L’objectif d’AKI est de concevoir une plateforme capable de :
- Chercher et extraire des informations pertinentes sur Internet.
- Présenter des réponses de manière naturelle, sous forme conversationnelle.
- S’introduire de façon transparente dans Safari, Spotlight et Siri.
Une intégration dans l’écosystème Apple
Les premières implémentations pourraient se décliner ainsi :
- Une app autonome “Apple Answers” pour les recherches générales.
- Un nouveau backend enrichi pour Siri, renforçant ses capacités.
- Une barre de recherche Spotlight conversationnelle, évitant de basculer vers Google.

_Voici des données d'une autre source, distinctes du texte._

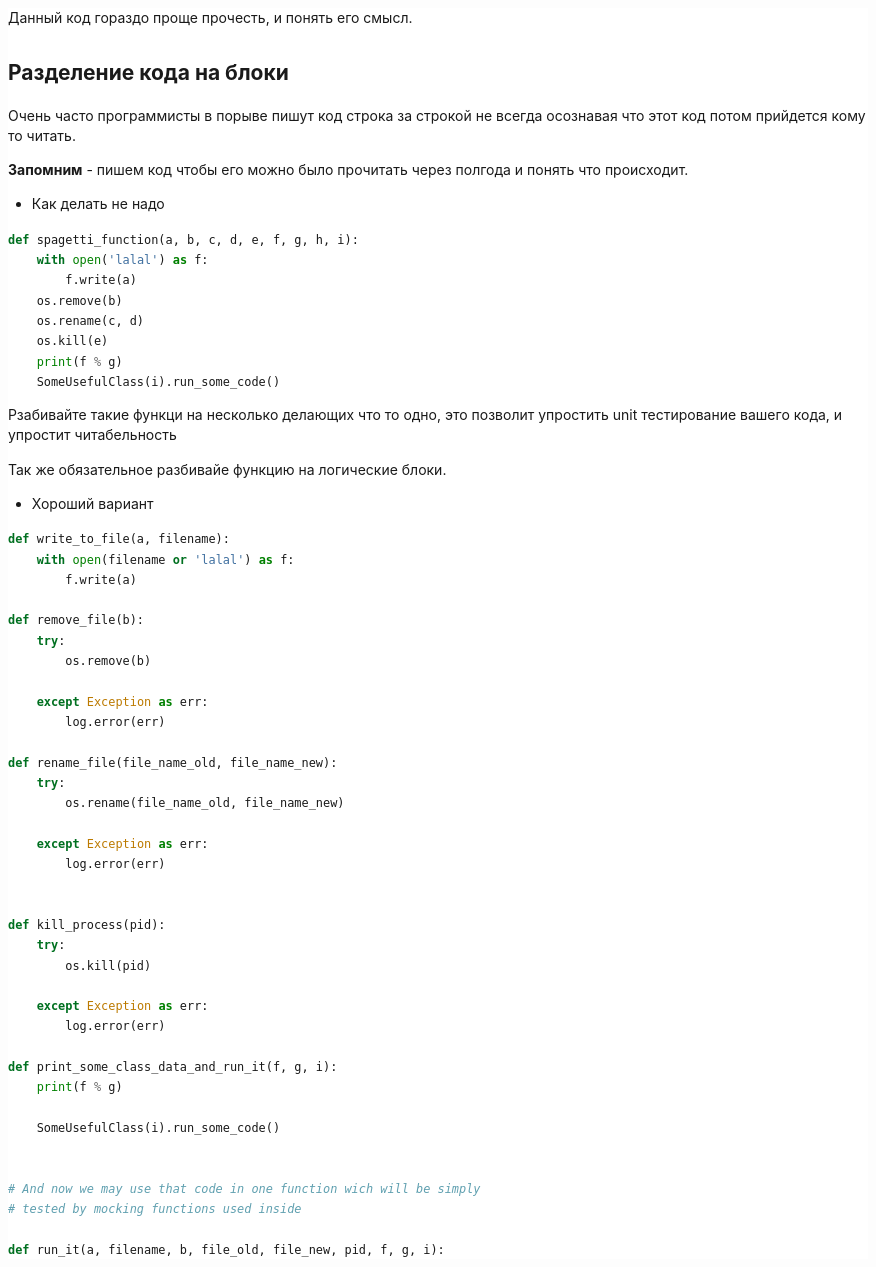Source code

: Данный код гораздо проще прочесть, и понять его смысл.


## Разделение кода на блоки

Очень часто программисты в порыве пишут код строка за строкой не всегда
осознавая что этот код потом прийдется кому то читать.

**Запомним** - пишем код чтобы его можно было прочитать через полгода и
понять что происходит.

- Как делать не надо

```python
def spagetti_function(a, b, c, d, e, f, g, h, i):
    with open('lalal') as f:
        f.write(a)
    os.remove(b)
    os.rename(c, d)
    os.kill(e)
    print(f % g)
    SomeUsefulClass(i).run_some_code()
```

Рзабивайте такие функци на несколько делающих что то одно, это позволит
упростить unit тестирование вашего кода, и упростит читабельность

Так же обязательное разбивайе функцию на логические блоки.

- Хороший вариант

```python
def write_to_file(a, filename):
    with open(filename or 'lalal') as f:
        f.write(a)

def remove_file(b):
    try:
        os.remove(b)

    except Exception as err:
        log.error(err)

def rename_file(file_name_old, file_name_new):
    try:
        os.rename(file_name_old, file_name_new)

    except Exception as err:
        log.error(err)


def kill_process(pid):
    try:
        os.kill(pid)

    except Exception as err:
        log.error(err)

def print_some_class_data_and_run_it(f, g, i):
    print(f % g)

    SomeUsefulClass(i).run_some_code()


# And now we may use that code in one function wich will be simply
# tested by mocking functions used inside

def run_it(a, filename, b, file_old, file_new, pid, f, g, i):
```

Chaque composant serait conçu selon les standards de confidentialité et de sécurité chère à Apple, tout en respectant l’expérience utilisateur « fluide et intégrée » propre à ses produits.
Les défis à venir
Plusieurs obstacles techniques et organisationnels restent à surmonter :
- Accéder et indexer le web sans dépendre de Google.
- Garantir la fraîcheur et la fiabilité des données fournies.
- Maintenir une interface conversationnelle naturelle et précise.
- Intégrer ce nouveau service sans dégrader l’autonomie ou la performance des appareils.
Le développement pourrait prendre plusieurs mois ou années, mais l’existence d’AKI prouve qu’Apple n’écarte plus l’idée d’un chatbot. Au contraire, elle prépare sa propre réponse, mûrie en catimini pour garder la main sur l’avenir de l’IA dans son écosystème.